Rather than going from job to job and studio to studio (making other people very rich) I thought, “There’s got to be more I can do to use my talents and experience.”

That’s what business school was for me, a chance to broaden my scope of opportunities. Shortly after I enrolled in the EMBA program at USC, I started to explore other ways to extend what I’d done in the entertainment industry.  As I watched my kids’ eyeballs move from the television to the Internet and handheld devices, I predicted there’d be content-based opportunities in Internet and other forms of new media.

I explored the entire field. I spoke to people at all the large companies and studios to investigate what they were doing for kids in the online space. No one was doing anything. Here was an area that was completely nascent and I had something valuable to offer.

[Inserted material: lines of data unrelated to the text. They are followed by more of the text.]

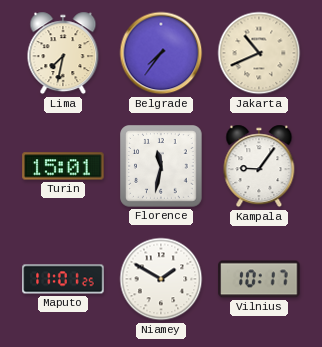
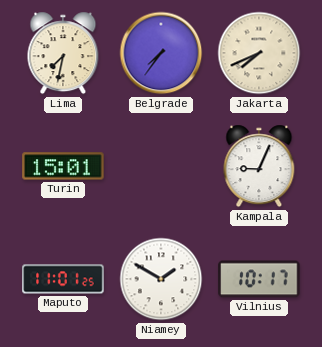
Jakarta: 10:41 -> 7:41
Florence: 11:32 -> none
Kampala: 9:06 -> 9:04
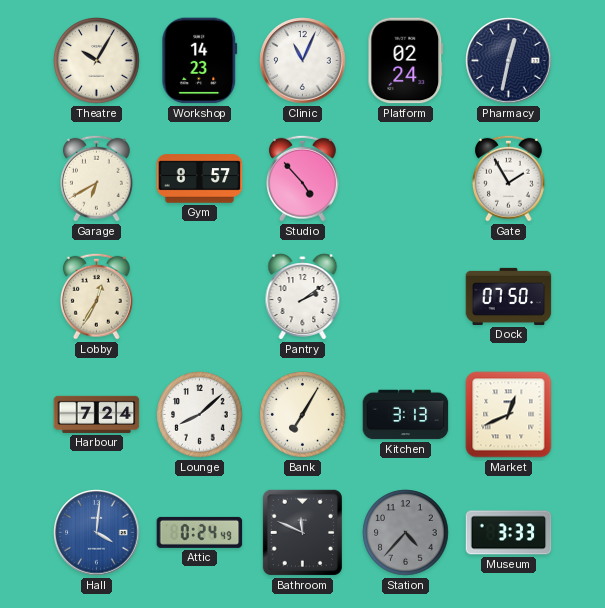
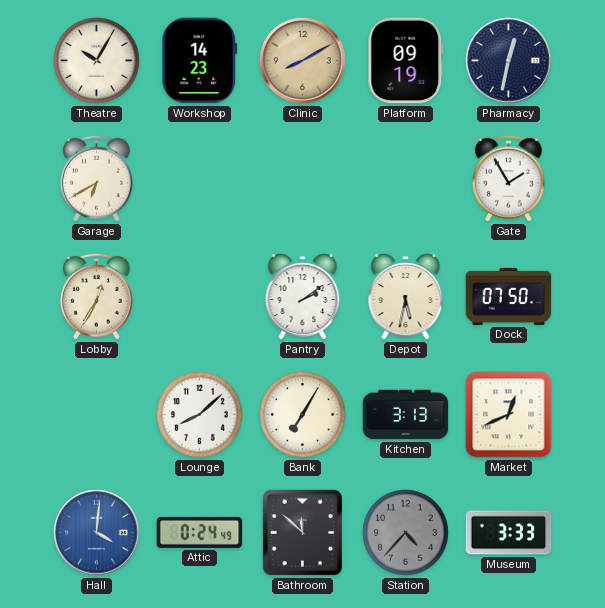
Clinic: 11:04 -> 8:10
Clinic dial: white -> champagne
Platform: 02:24 -> 09:19
Gym: 8:57 -> none
Studio: 4:53 -> none
Depot: none -> 5:32
Harbour: 7:24 -> none
Bathroom: 11:49 -> 11:52
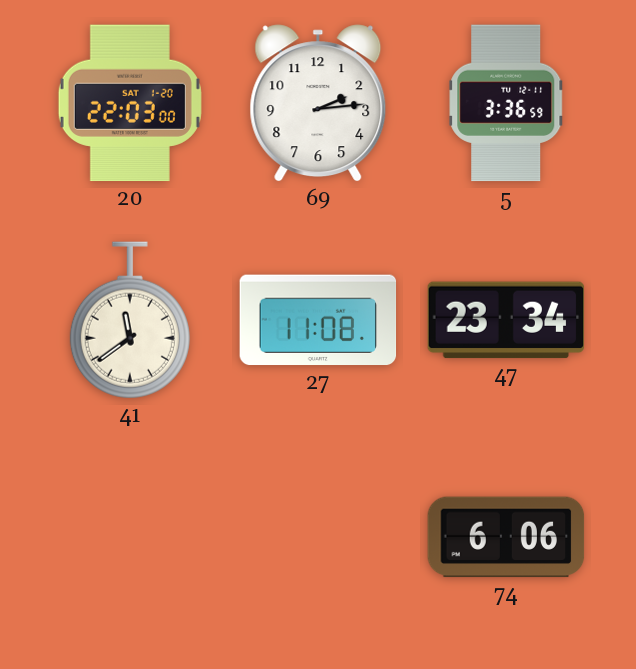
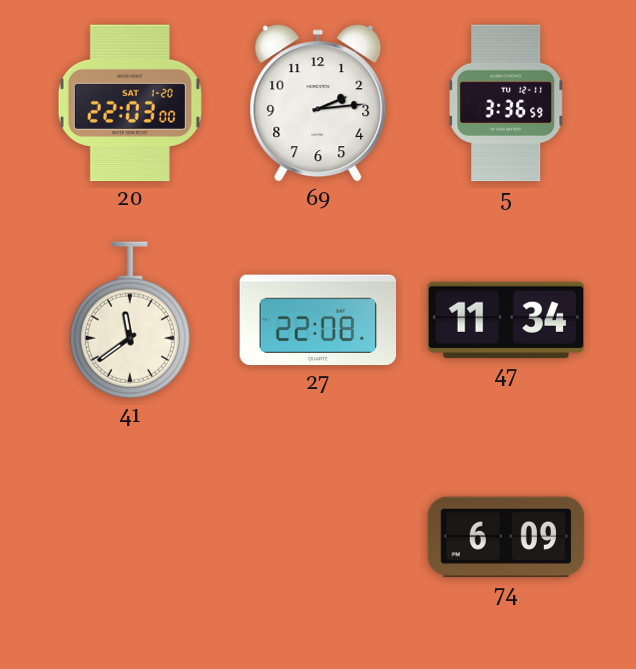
27: 11:08 -> 22:08
47: 23:34 -> 11:34
74: 6:06 -> 6:09
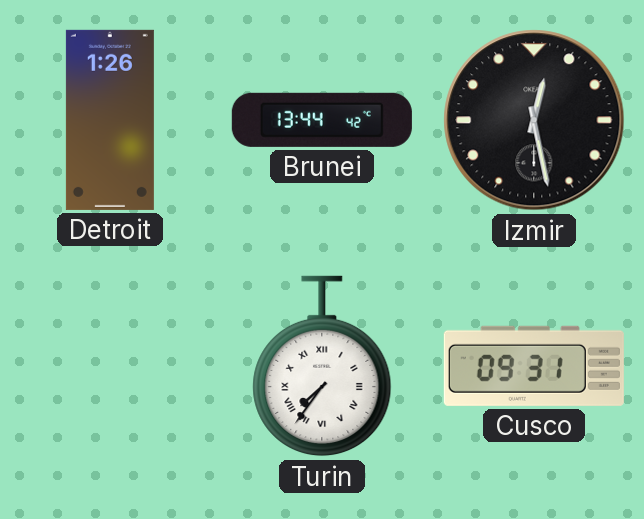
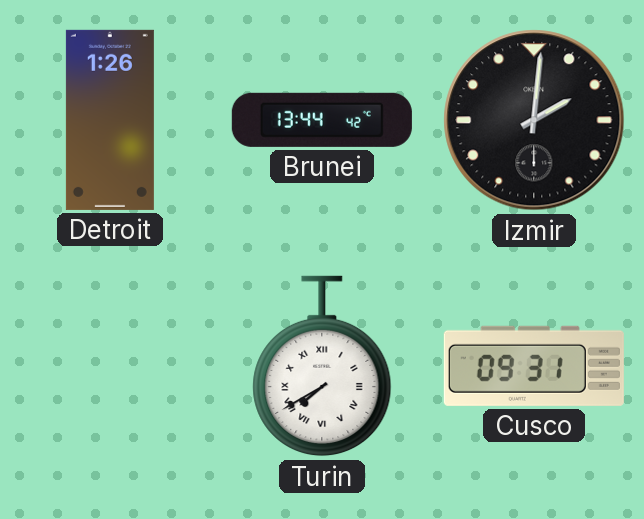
Izmir: 12:28 -> 2:01
Turin: 7:36 -> 7:40
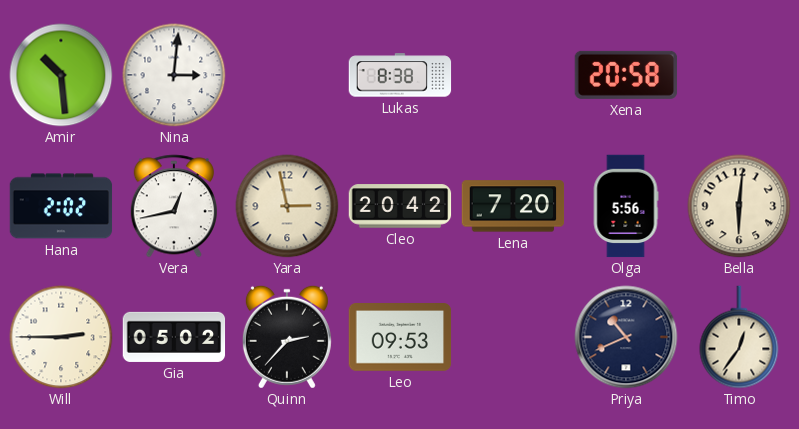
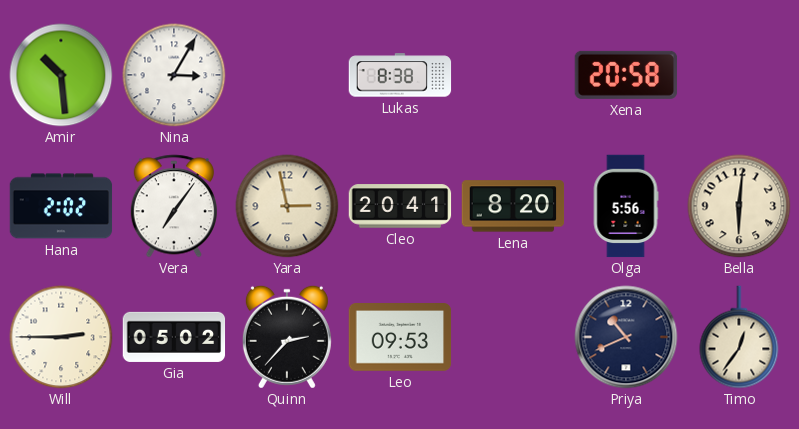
Nina: 3:01 -> 3:05
Vera: 12:43 -> 7:06
Cleo: 20:42 -> 20:41
Lena: 7:20 -> 8:20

While pursuing my EMBA, I did my first global marketing plan on starting an Internet site for kids. It was a perfect opportunity to merge educational with the professional. I actually launched my first entrepreneurial venture as a result.

Pursuing an EMBA is definitely a huge undertaking. At this stage in life you’re not just a student. Most people are busy executives in their 30s 40s and 50s and the majority have families. I was no exception. I had two little girls who, at the time, were 9 and 12 years old. It was definitely a juggling act because work doesn’t give and kids don’t give. But you can’t ignore the studying.

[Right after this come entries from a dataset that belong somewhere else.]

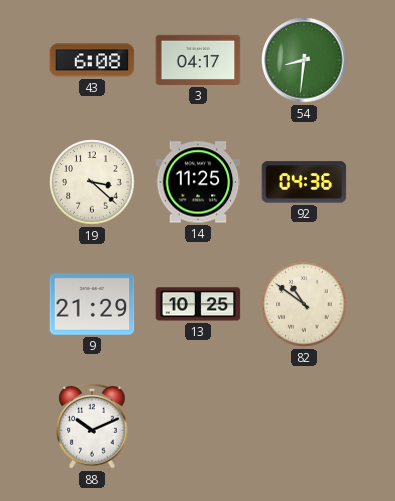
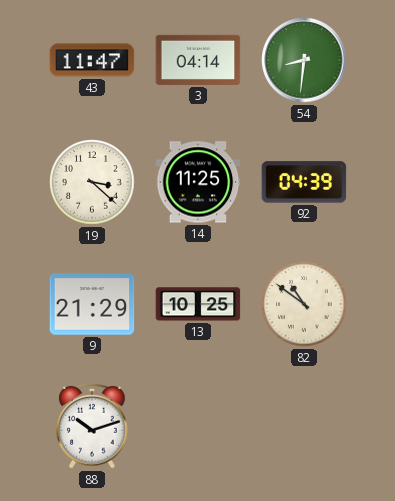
43: 6:08 -> 11:47
3: 04:17 -> 04:14
92: 04:36 -> 04:39
88: 10:11 -> 10:12
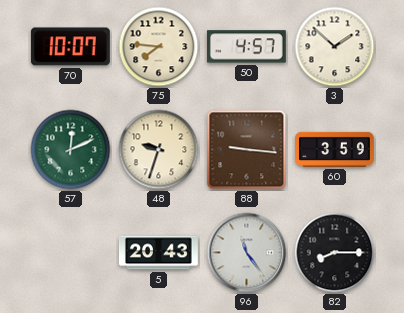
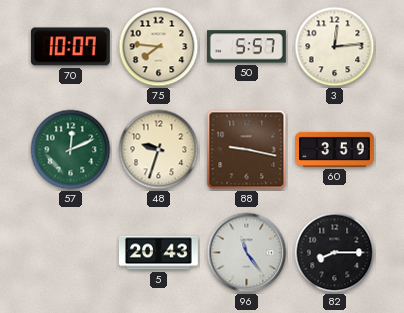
50: 4:57 -> 5:57
3: 1:52 -> 12:14
88: 9:16 -> 9:17
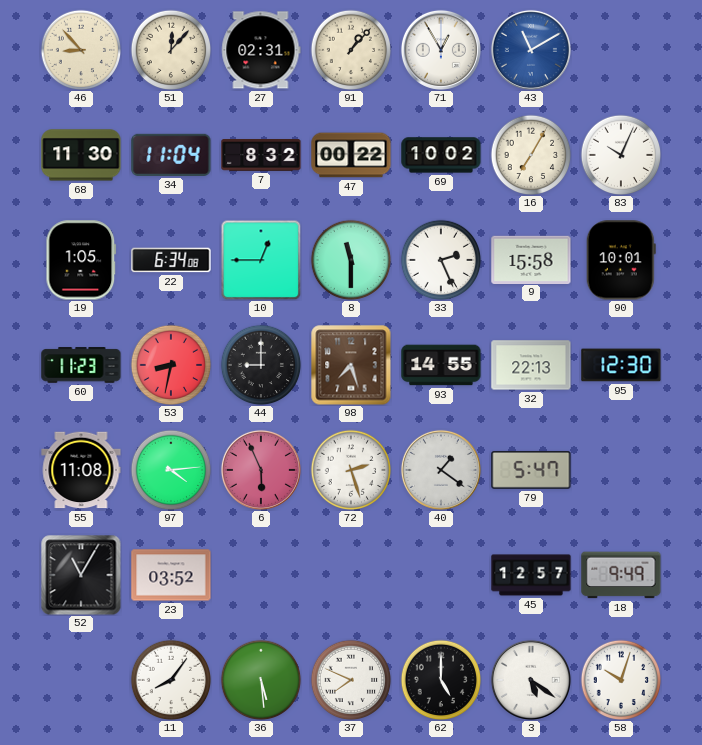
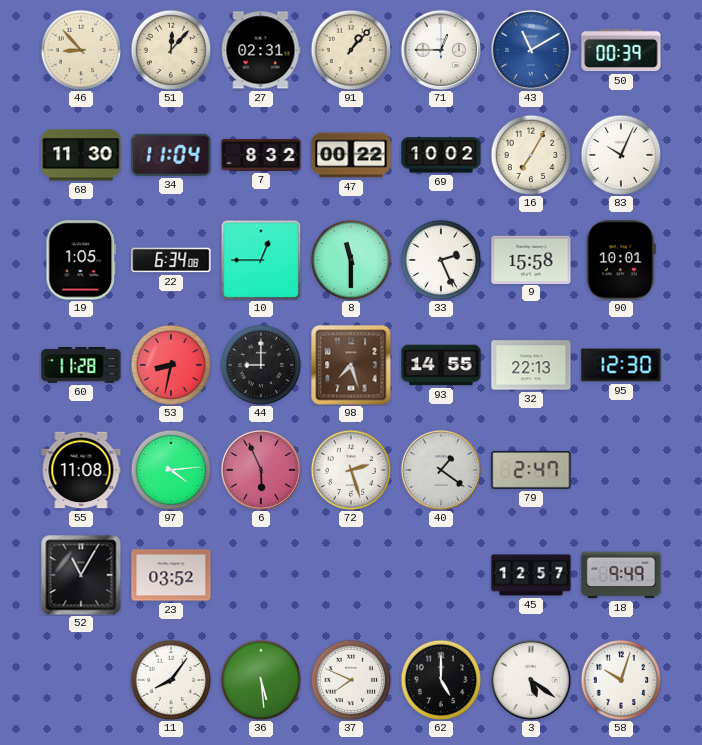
71: 12:55 -> 12:45
50: none -> 00:39
60: 11:23 -> 11:28
79: 5:47 -> 2:47
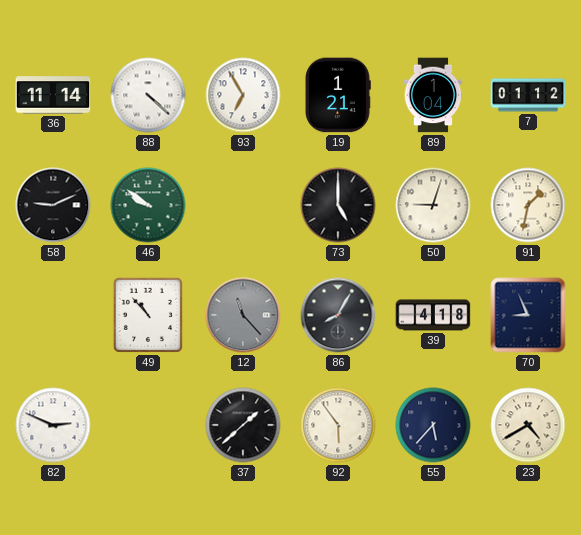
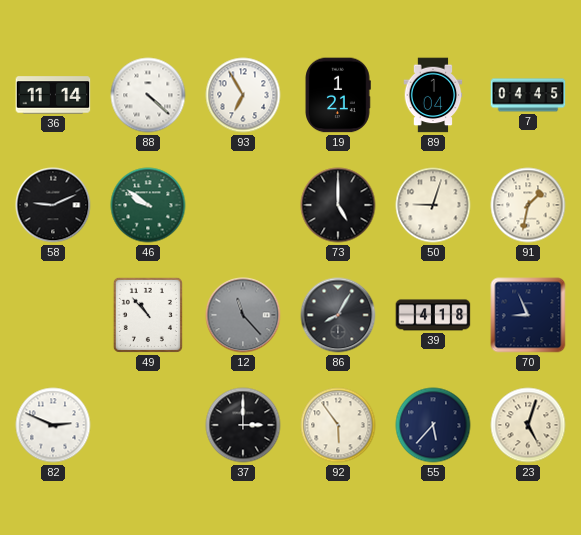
7: 01:12 -> 04:45
37: 1:38 -> 3:00
23: 4:40 -> 5:03
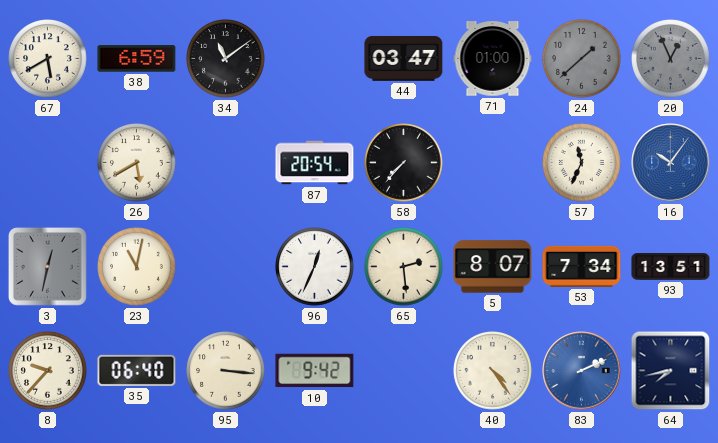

I had an amazing support system made up of family, friends, siblings, parents, you name it. When I graduated from USC, it ended up being a great example for my girls. When they attended the ceremony they were so proud of me and I know they’ll continue to carry that memory with them.

The USC EMBA program was an incredible experience with incredible people. My classmates and professors proved to be great resources in terms of their breadth of knowledge and generating ideas. Ultimately, many of these bonds produced great working relationships with people who ended up investing valuable time, talent, and dollars into my current venture.

This is the single factor that continues to stand out as the most rewarding of my EMBA experience; the network of people. I definitely learned a ton and it was a tremendous learning and growing experience, but the network of people who have enriched my life still continues to evolve three years out of the program. This includes students, classmates, and professors; even the administrative staff. I feel like I’ve added a huge family to my life and it has impacted me in a way I didn’t necessarily expect it to.

The only caveat about the program for me, personally, was that I could have benefited from the entrepreneurial courses weaved in earlier in the curriculum. We had a fantastic entrepreneurial theme at the end. These courses helped develop our entrepreneurial thinking which was particularly significant for someone like me trying to start a business. Many students were in the program to broaden their opportunities and their perspectives. But for many of us, it was about the entrepreneurial dream as well.

Nevertheless, USC helped prepare me for the many hats I have to wear as the founder and CEO of my own company. Masher Media is a content production company that delivers high quality, original entertainment through new media platforms. We are currently building a revolutionary new social 3D virtual world for kids called  Having to worry about fundraising, corporate issues, board issues, manage a corporate culture, hiring staff, and creating and managing the product itself, I would say USC prepared me really well.